Izquierda Unida Alcalá de Henares, a través de su portavoz y concejal en el Ayuntamiento,  David  Cobo,  ha  interpuesto  una  denuncia  en  Inspección  de Trabajo contra la empresa FAPAM, la cual gestiona el Centro Integral Municipal de Protección Animal CIMPA de Alcalá de Henares.

Según  IU,  no  se  respeta  el  descanso  mínimo  de  12  horas  entre  jornadas, expresado en el art. 34.3 del Estatuto de los Trabajadores. El personal que realiza  las  guardias  para  realizar  las  capturas  de  animales  de  compañía abandonados o extraviados y el Servicio de Atención Veterinaria de Urgencia durante las 24 horas de todos los días del año, lo cual puede producirse a cualquier hora de la noche, tienen que reincorporarse a su puesto de trabajo en el horario habitual sin respetar las 12 horas de descanso entre jornadas que mandata la legislación vigente.

El personal tampoco cuenta con ropa de trabajo, calzado de seguridad, ni EPI alguno. Lo cual incumple la normativa correspondiente de Riesgos Laborales, así como el propio ‘Pliego de Prescripciones Técnicas’ del contrato subscrito con el Ayuntamiento de Alcalá de Henares.

El  incumplimiento  de  los  derechos  laborales  de  estos  trabajadores  viene generado porque FAPAM tiene contratado menos personal del que le obliga el ‘Pliego de Prescripciones Técnicas’ del contrato.
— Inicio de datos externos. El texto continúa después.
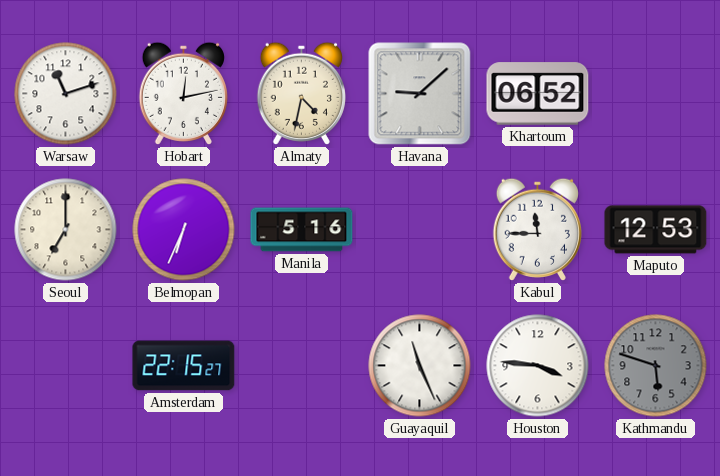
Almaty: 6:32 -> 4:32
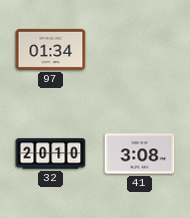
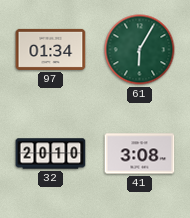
61: none -> 6:05
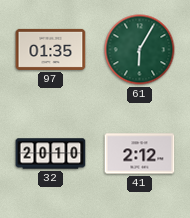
97: 01:34 -> 01:35
41: 3:08 -> 2:12
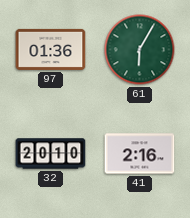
97: 01:35 -> 01:36
41: 2:12 -> 2:16
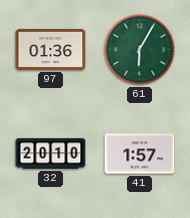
41: 2:16 -> 1:57
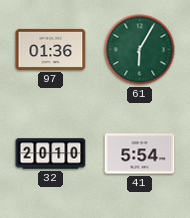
41: 1:57 -> 5:54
La empresa FAPAM debería tener todos los días del año 7 trabajadores, y está obligada a cubrir las libranzas, bajas, vacaciones… pero al no cubrir las libranzas siempre tiene un número de trabajadores  inferior  al  que  mandata  el  contrato.  Los  trabajadores  se  ven obligados por la empresa a asumir una carga de trabajo excesiva, a hacer horas extra sin cobrar y a la vulneración de su derecho a tiempo de descanso entre jornadas, lo cual repercute directamente en su seguridad en el trabajo.

El concejal David Cobo manifiesta que “es imposible que el Ayuntamiento no tenga constancia de esta vulneración del contrato, ya que el mismo contempla que  en  todo  momento  el  Ayuntamiento  esté  informado  de  bajas  y  nuevas contrataciones”,  y  que  ha  trasladado  la  información  de  la  que dispone  a  la Concejalía de Medio Ambiente, “la cual parece que ha estado mirando a otro lado mucho tiempo, pues estos incumplimientos no son puntuales, sino que se están realizando desde la firma del contrato, a principios de 2019”.

Por ejemplo, expresa Cobo, “la empresa durante muchos meses ha estado sin veterinario, cuando es una obligación fundamental del contrato y es una figura sin la cual es imposible realizar el trabajo cotidiano con normalidad, pues es el veterinario la única persona capacitada para emitir un diagnóstico y tratamiento a cualquier animal”. 

Además,  señala  el concejal, “resulta muy difícil creer que con esta falta de personal se estén realizando las dos comidas y dos paseos diarios a todos los perros  que  dictamina  el  contrato,  además  de  la  limpieza  diaria,  capturas, tratamientos veterinarios… La carga de trabajo es enorme. Estamos hablando de unos 120 perros y 80 gatos los que diariamente pernoctan en el CIMPA”.

“Nuevamente”, finaliza Cobo, “estamos ante un caso de contrato municipal a la baja que finalmente repercute en los trabajadores y trabajadoras, generando precariedad laboral y, en esta ocasión, vulneración de derechos”.